## REQUIRED WORK
Please repeat each line from the one holding "hfov_deg: 27.0" through the final line of the data, exactly as it stands, with no pictures.

## DATA EXTRACT
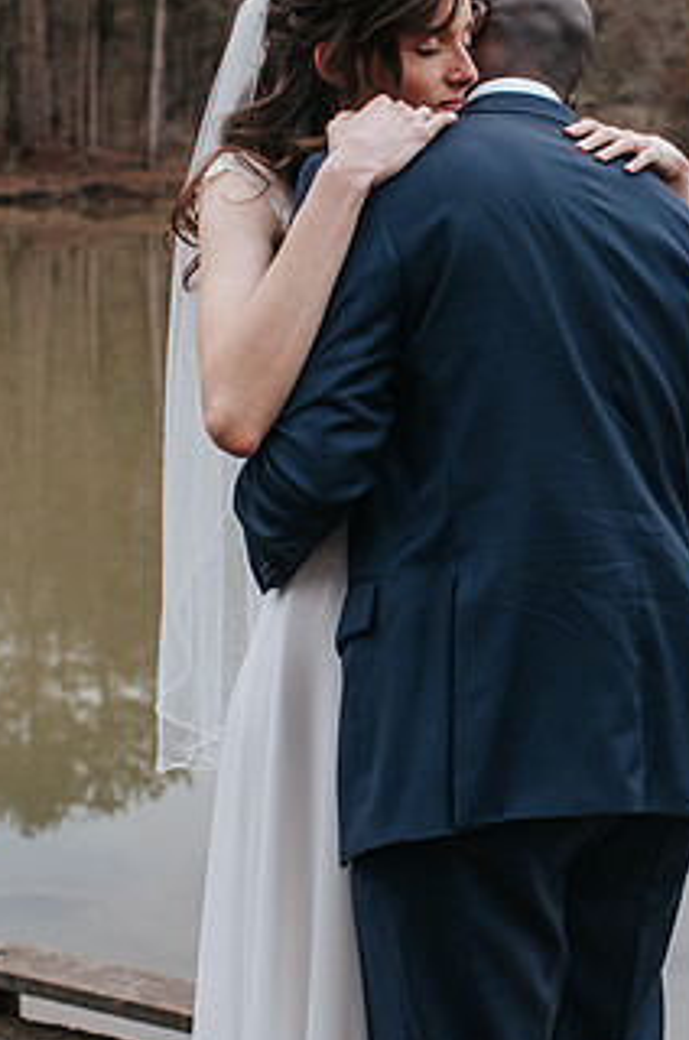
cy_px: 488
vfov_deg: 27.4
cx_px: 604
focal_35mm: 74
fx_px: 2134
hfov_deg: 18.1
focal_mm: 35
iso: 320
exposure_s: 1/200
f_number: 3.2
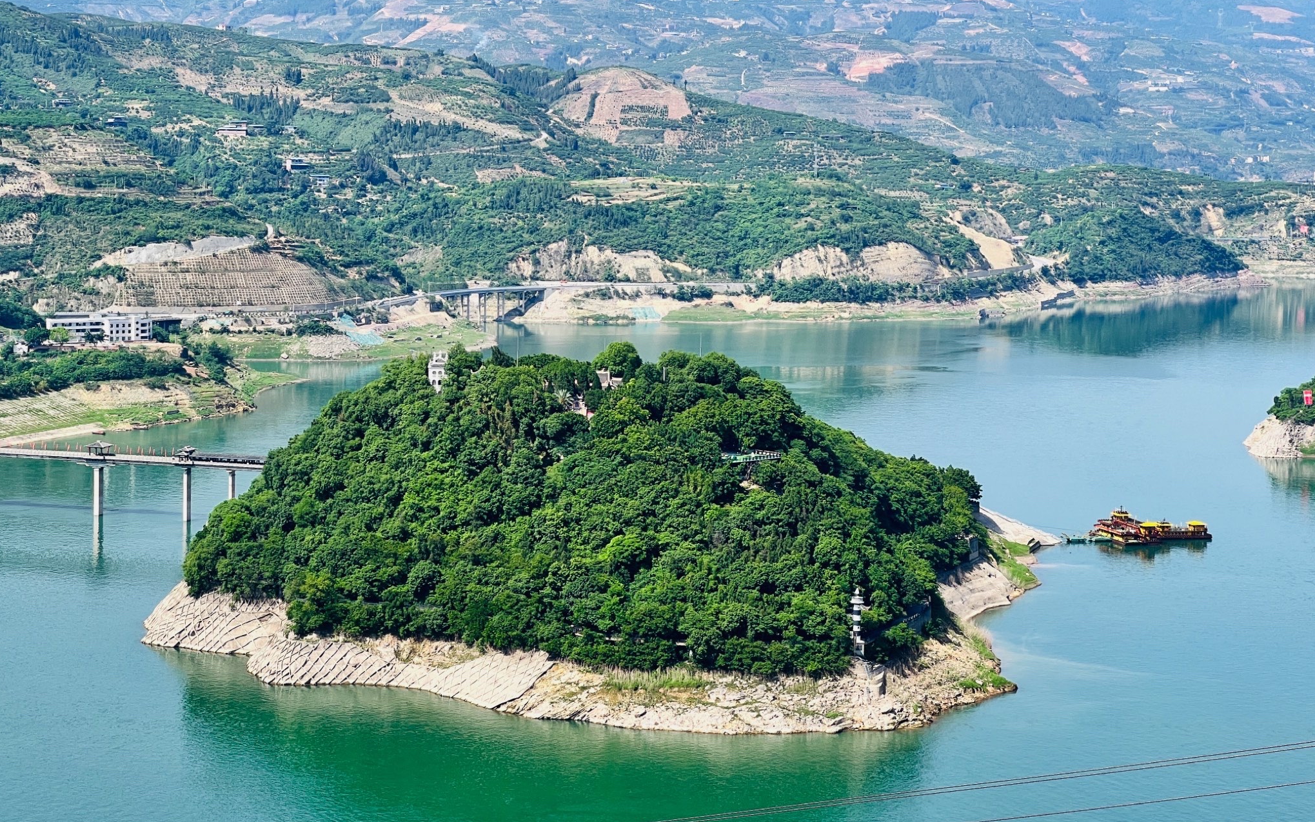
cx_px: 656
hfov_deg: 25.2
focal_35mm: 82
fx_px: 2938
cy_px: 332
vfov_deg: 15.9
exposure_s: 1/404
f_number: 2.8
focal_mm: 9
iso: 32
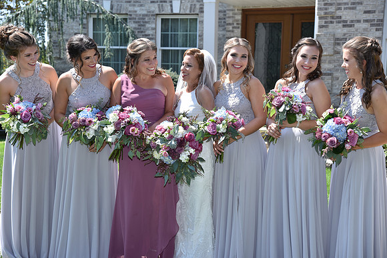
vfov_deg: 18.2
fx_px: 806
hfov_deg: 27.0
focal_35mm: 75
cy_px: 129
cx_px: 194
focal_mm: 75
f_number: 5.6
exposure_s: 1/160
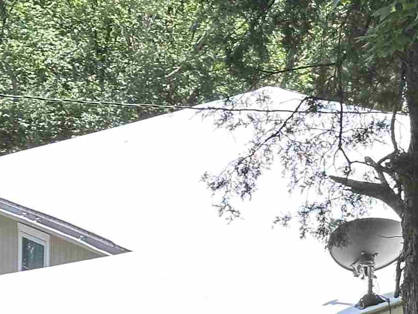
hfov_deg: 11.2
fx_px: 2065
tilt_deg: -6.8
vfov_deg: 8.7
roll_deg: -3.2
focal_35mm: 171
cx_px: 554
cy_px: 221
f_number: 1.78
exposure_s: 1/767
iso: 64
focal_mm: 6.86
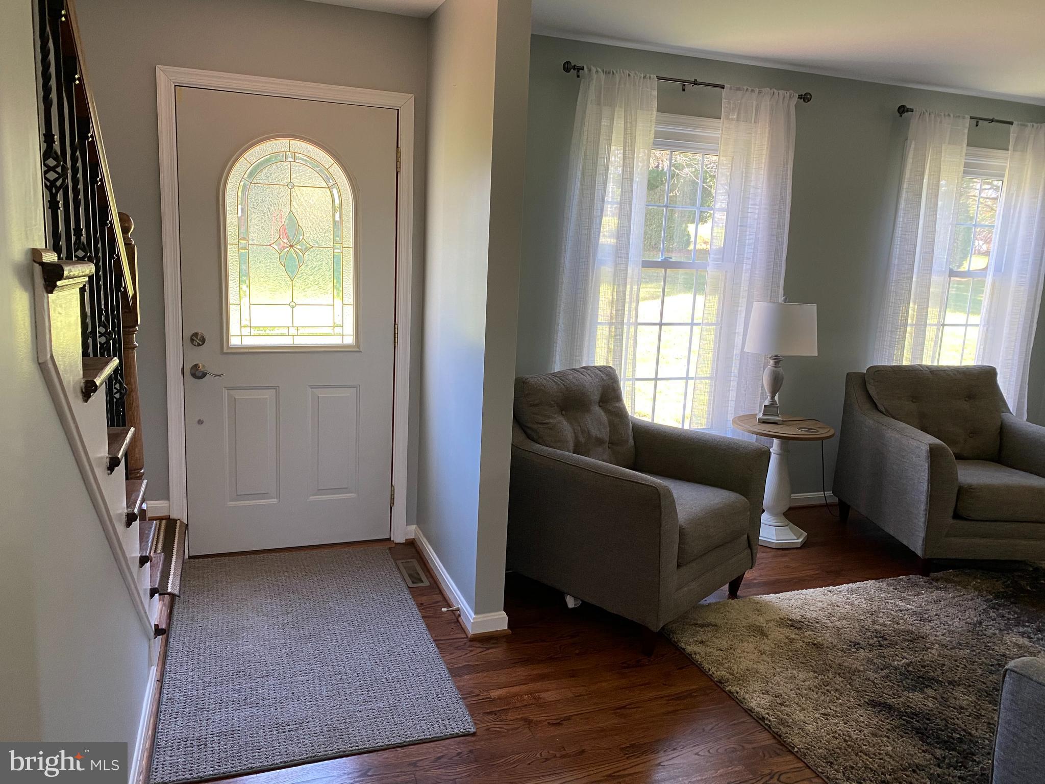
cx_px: 522
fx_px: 785
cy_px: 392
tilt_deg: -10.8
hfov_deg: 67.3
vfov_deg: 53.1
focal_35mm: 26
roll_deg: -2.6
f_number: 1.8
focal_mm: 4.25
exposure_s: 1/60
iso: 125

## RESPONSE FOR THIS EXERCISE
hfov_deg: 27.0
focal_35mm: 75
cy_px: 129
cx_px: 194
focal_mm: 75
f_number: 5.6
exposure_s: 1/160
hfov_deg: 11.2
fx_px: 2065
tilt_deg: -6.8
vfov_deg: 8.7
roll_deg: -3.2
focal_35mm: 171
cx_px: 554
cy_px: 221
f_number: 1.78
exposure_s: 1/767
iso: 64
focal_mm: 6.86
cx_px: 522
fx_px: 785
cy_px: 392
tilt_deg: -10.8
hfov_deg: 67.3
vfov_deg: 53.1
focal_35mm: 26
roll_deg: -2.6
f_number: 1.8
focal_mm: 4.25
exposure_s: 1/60
iso: 125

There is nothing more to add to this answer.